Made in Canada:
A Businessman’s Adventures in Politics
Alastair W. Gillespie, with Irene Sage, Ph.D.

Alastair Gillespie was born in Victoria, British Columbia, and served in the navy during World War II. A Rhodes scholar at Oxford after the war, he went on to become a successful businessman before entering politics. Swept into office as a Liberal MP on the wave of Trudeaumania in 1968, he served in three different cabinet positions. He was successively Minister of State for Science and Technology, Minister of Industry, Trade and Commerce, and Minister of Energy, Mines and Resources.

Gillespie mounts a vigorous defence of controversial measures of the Trudeau period that have been oversimplified in retro­spect and unduly criticized, such as the Foreign Investment Review Agency. While never an opponent of foreign investment, he believes that it must benefit Canadians, not just absentee owners. One of the major challenges of Gillespie’s period as energy minister was reconciling the demands of Alberta with the need of all Canadians to have a secure supply of energy and an equitable distribution of economic windfalls. It was the era when oil crises dominated the news and the OPEC cartel of oil-rich nations was forcing up prices.
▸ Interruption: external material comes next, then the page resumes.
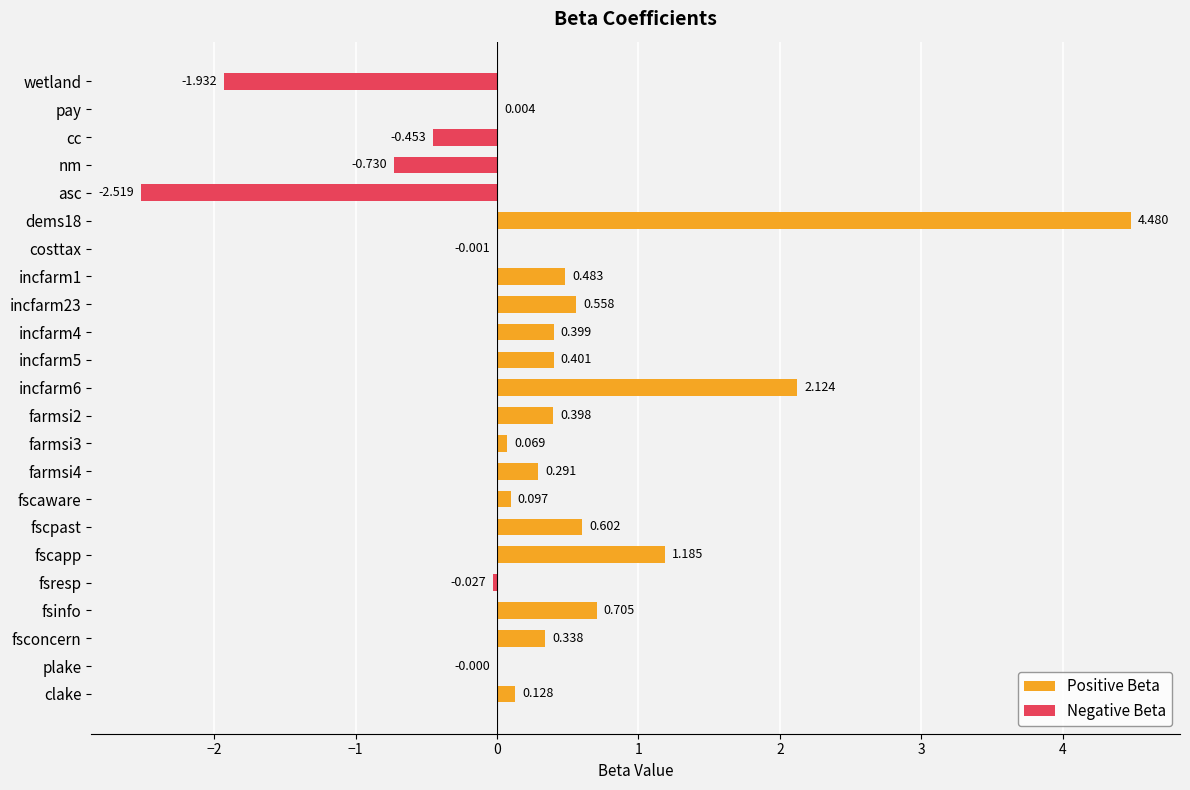

List the series in order of their peak value, lowest first.

Negative Beta, Positive Beta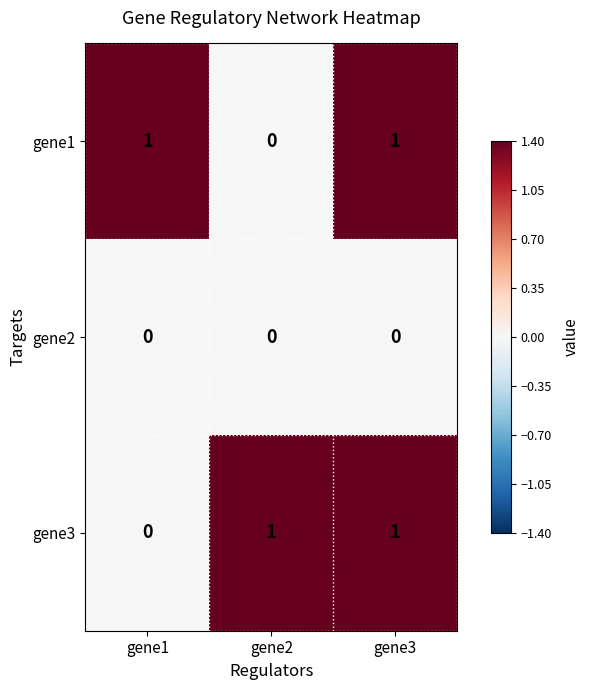

Which series changed the most between gene1 and gene3?

gene3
After his political career Alastair Gillespie returned to the world of business, pursuing a promising scheme to extract oil from coal in Nova Scotia, which ran afoul of bureaucratic and political duplicity possibly connected with Karlheinz Schreiber’s ventures.

In this time of financial crisis, struggling economies and volatile markets resulting from years of the “hands-off” approach by governments, Alastair Gillespie reminds us, provocatively, that it was not always so, and that governments can play a constructive role in partnership with business. His book is the account of a full and remarkable life in the two worlds of business and politics.